The more common in-stream desktop and mobile web ads also frequently fetched double-digit CPMs, across various providers, though prices were on the much lower end of the double-digit spectrum.
To be clear, the data mentioned in this article offers directional evidence of a trend; it is not to be used as a benchmark or average, considering it cannot account for every advertiser type, campaign objective or publisher category. The data is also a snapshot in time, as it only reflects pricing across these buy-side sources from Q4 2017 to Q4 2018.
Connected TV advertising includes ads served to TV sets via the internet, be it via a smart TV or another device such as a Blu-ray player, game console or set-top box such as Roku or Google Chromecast. This space has been slowly maturing over the past couple of years.
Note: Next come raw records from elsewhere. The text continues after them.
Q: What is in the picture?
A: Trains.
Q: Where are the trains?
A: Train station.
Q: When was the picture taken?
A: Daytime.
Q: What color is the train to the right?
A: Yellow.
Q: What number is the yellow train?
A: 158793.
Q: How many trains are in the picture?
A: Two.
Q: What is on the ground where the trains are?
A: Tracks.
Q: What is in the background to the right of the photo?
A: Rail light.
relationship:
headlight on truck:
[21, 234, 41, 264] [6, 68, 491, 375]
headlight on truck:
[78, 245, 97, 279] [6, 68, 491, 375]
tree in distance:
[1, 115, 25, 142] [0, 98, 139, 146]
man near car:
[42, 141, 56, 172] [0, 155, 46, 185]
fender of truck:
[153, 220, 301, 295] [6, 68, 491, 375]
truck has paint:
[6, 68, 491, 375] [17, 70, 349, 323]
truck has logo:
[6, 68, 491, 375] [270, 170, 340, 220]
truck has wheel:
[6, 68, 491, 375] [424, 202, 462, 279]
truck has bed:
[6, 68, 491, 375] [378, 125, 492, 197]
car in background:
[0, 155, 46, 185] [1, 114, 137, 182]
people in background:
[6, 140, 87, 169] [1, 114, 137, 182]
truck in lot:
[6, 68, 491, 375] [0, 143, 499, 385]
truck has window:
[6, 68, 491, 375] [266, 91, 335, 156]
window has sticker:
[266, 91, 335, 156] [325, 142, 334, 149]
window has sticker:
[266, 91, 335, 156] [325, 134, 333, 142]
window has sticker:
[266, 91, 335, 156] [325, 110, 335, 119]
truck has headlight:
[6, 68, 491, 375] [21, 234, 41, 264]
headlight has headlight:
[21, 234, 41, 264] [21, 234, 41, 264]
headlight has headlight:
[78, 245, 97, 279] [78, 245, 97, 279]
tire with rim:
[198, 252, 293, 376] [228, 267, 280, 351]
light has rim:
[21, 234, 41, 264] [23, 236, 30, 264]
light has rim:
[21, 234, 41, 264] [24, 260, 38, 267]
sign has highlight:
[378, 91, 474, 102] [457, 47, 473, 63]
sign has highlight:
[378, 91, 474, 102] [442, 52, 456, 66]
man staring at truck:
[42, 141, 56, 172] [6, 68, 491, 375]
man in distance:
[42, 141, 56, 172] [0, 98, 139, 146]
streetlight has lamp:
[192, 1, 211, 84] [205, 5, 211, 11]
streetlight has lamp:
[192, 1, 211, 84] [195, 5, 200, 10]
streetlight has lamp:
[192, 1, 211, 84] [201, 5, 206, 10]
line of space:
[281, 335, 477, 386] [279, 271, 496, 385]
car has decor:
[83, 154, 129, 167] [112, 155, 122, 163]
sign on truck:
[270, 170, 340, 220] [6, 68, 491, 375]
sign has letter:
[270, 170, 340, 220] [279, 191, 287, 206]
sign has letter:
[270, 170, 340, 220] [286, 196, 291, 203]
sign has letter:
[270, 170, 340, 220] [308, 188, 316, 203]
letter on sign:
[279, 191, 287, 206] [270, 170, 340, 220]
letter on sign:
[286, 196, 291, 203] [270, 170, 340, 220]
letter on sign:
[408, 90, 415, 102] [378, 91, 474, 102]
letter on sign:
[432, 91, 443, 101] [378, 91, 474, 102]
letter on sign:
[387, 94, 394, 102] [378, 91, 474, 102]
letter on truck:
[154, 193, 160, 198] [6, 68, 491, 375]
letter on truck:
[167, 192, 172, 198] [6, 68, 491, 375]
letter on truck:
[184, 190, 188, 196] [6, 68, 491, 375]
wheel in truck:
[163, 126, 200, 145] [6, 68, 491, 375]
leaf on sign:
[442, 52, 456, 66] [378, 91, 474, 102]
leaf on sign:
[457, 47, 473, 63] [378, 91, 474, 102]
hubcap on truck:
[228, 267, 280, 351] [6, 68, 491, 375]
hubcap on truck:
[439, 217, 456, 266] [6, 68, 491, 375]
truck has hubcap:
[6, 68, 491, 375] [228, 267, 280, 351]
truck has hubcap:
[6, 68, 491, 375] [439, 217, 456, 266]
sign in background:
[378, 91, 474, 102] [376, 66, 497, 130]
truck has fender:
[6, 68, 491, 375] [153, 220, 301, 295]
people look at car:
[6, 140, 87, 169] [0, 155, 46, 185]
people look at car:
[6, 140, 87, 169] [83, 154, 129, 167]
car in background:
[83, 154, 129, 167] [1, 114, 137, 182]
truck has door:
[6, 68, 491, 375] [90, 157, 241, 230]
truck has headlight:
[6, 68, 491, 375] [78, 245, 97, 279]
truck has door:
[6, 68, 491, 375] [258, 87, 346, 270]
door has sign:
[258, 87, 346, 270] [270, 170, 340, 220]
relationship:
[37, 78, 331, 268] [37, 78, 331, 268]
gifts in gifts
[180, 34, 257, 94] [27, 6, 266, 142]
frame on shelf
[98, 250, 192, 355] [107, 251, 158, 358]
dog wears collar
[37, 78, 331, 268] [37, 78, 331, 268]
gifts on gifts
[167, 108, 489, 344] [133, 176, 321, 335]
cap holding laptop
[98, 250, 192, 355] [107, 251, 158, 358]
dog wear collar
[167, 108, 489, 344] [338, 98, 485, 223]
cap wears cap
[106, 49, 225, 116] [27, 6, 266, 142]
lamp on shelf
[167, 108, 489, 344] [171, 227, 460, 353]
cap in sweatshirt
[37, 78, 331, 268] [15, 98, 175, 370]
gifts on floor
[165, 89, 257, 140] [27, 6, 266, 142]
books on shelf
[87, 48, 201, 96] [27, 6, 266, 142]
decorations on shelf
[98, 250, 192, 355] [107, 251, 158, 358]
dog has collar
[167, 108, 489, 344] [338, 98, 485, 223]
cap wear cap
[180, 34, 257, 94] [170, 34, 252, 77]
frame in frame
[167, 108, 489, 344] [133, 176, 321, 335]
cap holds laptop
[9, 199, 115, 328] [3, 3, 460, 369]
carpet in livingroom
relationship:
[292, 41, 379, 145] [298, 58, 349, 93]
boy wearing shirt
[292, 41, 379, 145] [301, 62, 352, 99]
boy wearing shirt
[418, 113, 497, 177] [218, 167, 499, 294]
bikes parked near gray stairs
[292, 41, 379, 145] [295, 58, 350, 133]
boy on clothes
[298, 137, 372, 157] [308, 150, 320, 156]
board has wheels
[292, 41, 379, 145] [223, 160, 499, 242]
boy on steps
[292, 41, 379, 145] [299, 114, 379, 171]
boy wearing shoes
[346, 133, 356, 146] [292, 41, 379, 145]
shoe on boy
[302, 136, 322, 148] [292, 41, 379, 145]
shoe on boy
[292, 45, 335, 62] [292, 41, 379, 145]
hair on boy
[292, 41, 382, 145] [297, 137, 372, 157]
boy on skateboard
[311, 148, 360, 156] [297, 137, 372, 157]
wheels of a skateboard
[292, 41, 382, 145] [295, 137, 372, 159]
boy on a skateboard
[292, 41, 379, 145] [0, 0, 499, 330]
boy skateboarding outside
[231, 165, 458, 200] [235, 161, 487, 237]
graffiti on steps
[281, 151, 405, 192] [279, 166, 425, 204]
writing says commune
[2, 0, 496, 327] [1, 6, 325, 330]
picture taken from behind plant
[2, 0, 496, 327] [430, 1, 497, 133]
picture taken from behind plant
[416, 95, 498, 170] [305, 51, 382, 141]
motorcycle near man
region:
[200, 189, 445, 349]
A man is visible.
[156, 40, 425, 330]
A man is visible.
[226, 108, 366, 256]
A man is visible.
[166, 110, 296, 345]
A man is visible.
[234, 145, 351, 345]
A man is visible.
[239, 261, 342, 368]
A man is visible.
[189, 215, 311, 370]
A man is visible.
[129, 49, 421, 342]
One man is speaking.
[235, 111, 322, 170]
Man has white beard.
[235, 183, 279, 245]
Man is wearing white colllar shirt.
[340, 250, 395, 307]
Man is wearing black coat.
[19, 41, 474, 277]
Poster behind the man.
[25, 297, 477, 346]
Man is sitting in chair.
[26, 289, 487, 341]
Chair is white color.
Today, we predict that 57.2% of the US population will use connected TV in 2019, up from 51.7% in 2017.
Not only are more people using connected TV, but their time spent with it is increasing, too. Nielsen estimates that between Q4 2017 and Q1 2018, the average amount of time that people spent watching content on connected TV devices increased by five minutes per day to 40 minutes.
Audiences and time spent may be growing, but because ad inventory is dispersed among a diverse ecosystem of device manufacturers and OEMs, it can be difficult for ad buyers to get the scale they want. On the whole, however, connected TV inventory is growing substantially.
In a quarterly review of digital video ad impressions served by Extreme Reach to various devices across North America, the video asset management firm found connected TV’s impression share jumped from 15% in Q4 2017 to 44% in Q4 2018. From 2016 to 2018, the share of the total ad impressions that video ad platform Innovid served through connected TVs jumped from 13% to 27%. And FreeWheel reported a 53% growth in connected TV ad views in 2018.